After the 2002 report’s release, Musharraf prevented the United States from interrogating AQ Khan, a prominent nuclear scientist who assisted the nuclear programs of North Korea, Iran, and Libya. The Pakistani government declared Khan a “free citizen” in 2009. Senior U.S. officials emphatically opposed Pakistan’s exoneration of AQ Khan, insisting that Khan remained a “serious proliferation risk.”

Even though Pakistan has avoided overt military cooperation with North Korea in recent years, Islamabad remains unwilling to fully comply with UN sanctions against the DPRK. Although the last regular sea cargo route between Pakistan and North Korea was suspended in 2010, NK News recently reported that at least one major Pakistani company offers shipping service to Pyongyang.

In recent months, many Indian media outlets have released reports on Pakistani nuclear technology sales to North Korea. These allegations remain unsubstantiated. However, the presence of a North Korean consulate in Karachi and an embassy in Islamabad demonstrates that UN sanctions have not hindered diplomatic cooperation between the two.

Why Pakistan Continues to Uphold Its Security Ties With North Korea

Even though Islamabad’s North Korea links have sullied Pakistan’s international reputation, Pakistan has maintained its ties with North Korea for two reasons. First, Pakistan’s relationship with North Korea is a powerful display of its loyalty to China. The Chinese government has tacitly endorsed Pakistan’s diplomatic support for Pyongyang during a period of near-complete international isolation.

As Shirley A. Khan, an advisor to the United States Congress on Asian Security Affairs, noted in 2009, Islamabad’s nuclear technology assistance to North Korea during the late 1990s corresponded with an increase in Chinese support for Pakistan’s nuclear program. Pakistan’s strategic importance to China also grew. By using Pakistan as a funnel for nuclear materials entering North Korea, China could strengthen the DPRK’s military capabilities without jeopardizing its intelligence sharing partnership with the United States.

## THINGS TO DO
(a) Rewrite the passage on Pakistan's ties with North Korea from "Even though Pakistan" to "service to Pyongyang.", substituting "freight service" for "shipping service".
(b) Proceed with the passage on Pakistan's ties with North Korea from the point where it stops.

## DATA EXCERPTS
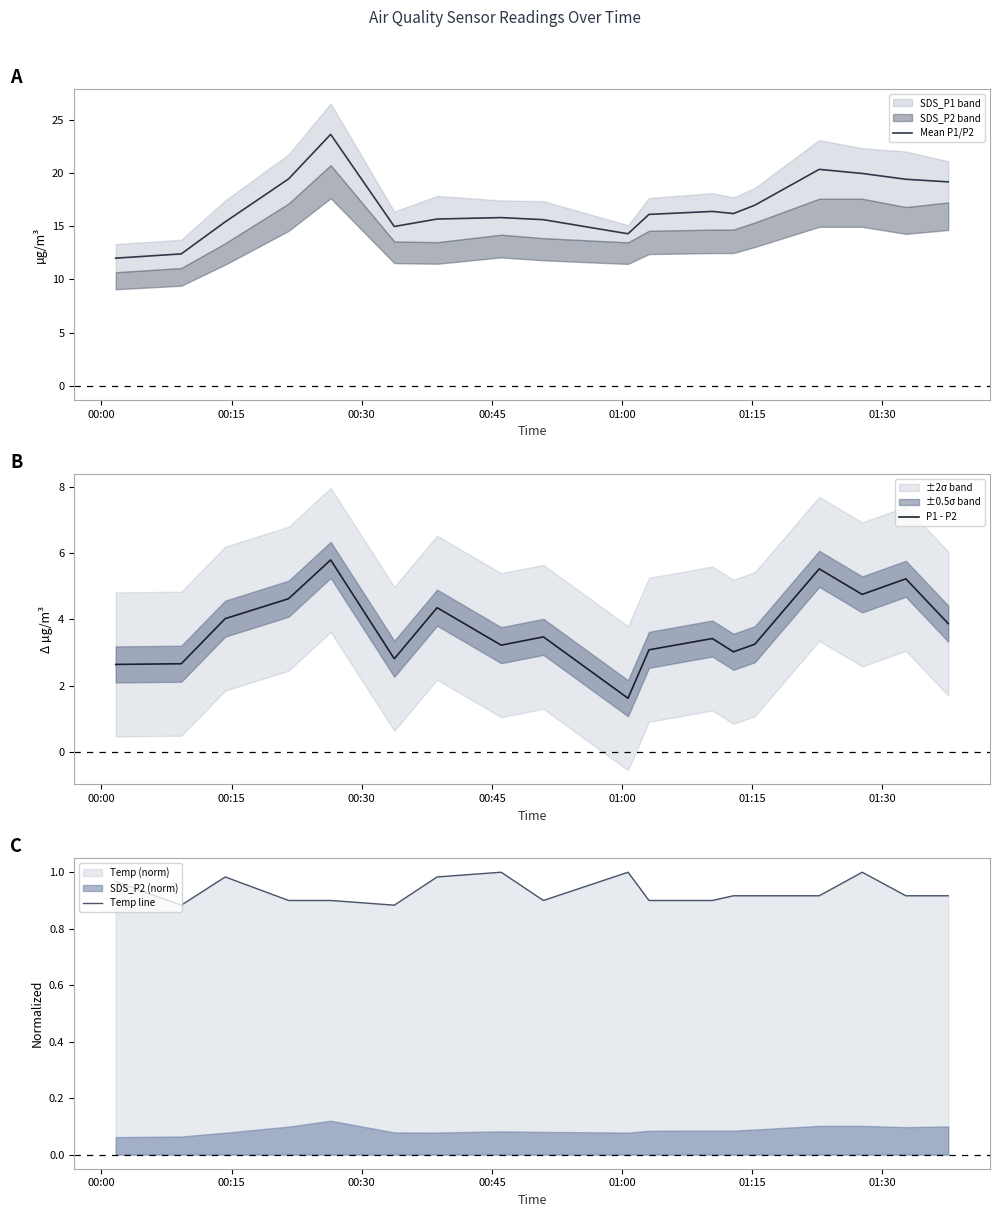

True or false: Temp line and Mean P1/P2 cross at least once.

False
--
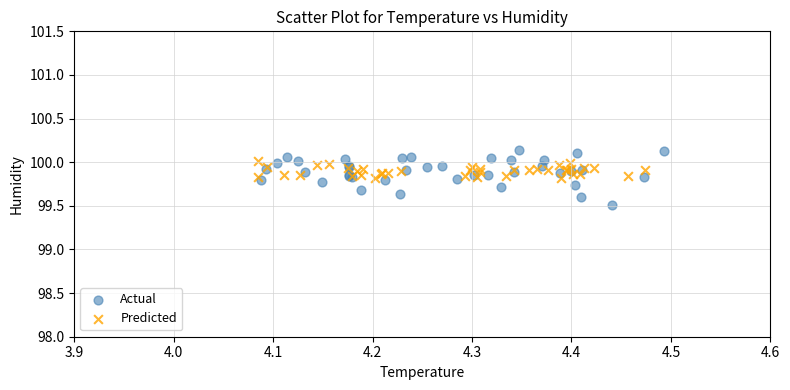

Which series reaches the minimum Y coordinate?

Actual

## YOUR WRITTEN ANSWERS
(a)
Even though Pakistan has avoided overt military cooperation with North Korea in recent years, Islamabad remains unwilling to fully comply with UN sanctions against the DPRK. Although the last regular sea cargo route between Pakistan and North Korea was suspended in 2010, NK News recently reported that at least one major Pakistani company offers freight service to Pyongyang.

(b)
China has also defended Pakistan from international criticism of Islamabad’s nuclear weapons capabilities and its nonproliferation track record. If Nawaz Sharif were to unilaterally suspend Pakistan’s diplomatic relationship with North Korea, China could retaliate by supporting greater international scrutiny of Pakistan’s nuclear arsenal. The United States and most Western countries support India’s NSG membership bid; Pakistan needs China’s backing to accede to the NSG. Therefore, Sharif is unlikely to take drastic action against Pyongyang that would rankle Beijing.

Second, if Sharif suspended Pakistan’s diplomatic relationship with North Korea, the Pakistani government would likely have to reopen the AQ Khan case for its break with Pyongyang to appear credible. An investigation of AQ Khan’s North Korea links could discredit the Pakistani military’s international reputation.

In 2011, Khan alleged that the Pakistani army had provided North Korea with nuclear materials in exchange for a $3 million bribe. If Khan’s claims are confirmed by an in-depth investigation, the relationship between the Pakistani military and Sharif’s government could be irreparably strained.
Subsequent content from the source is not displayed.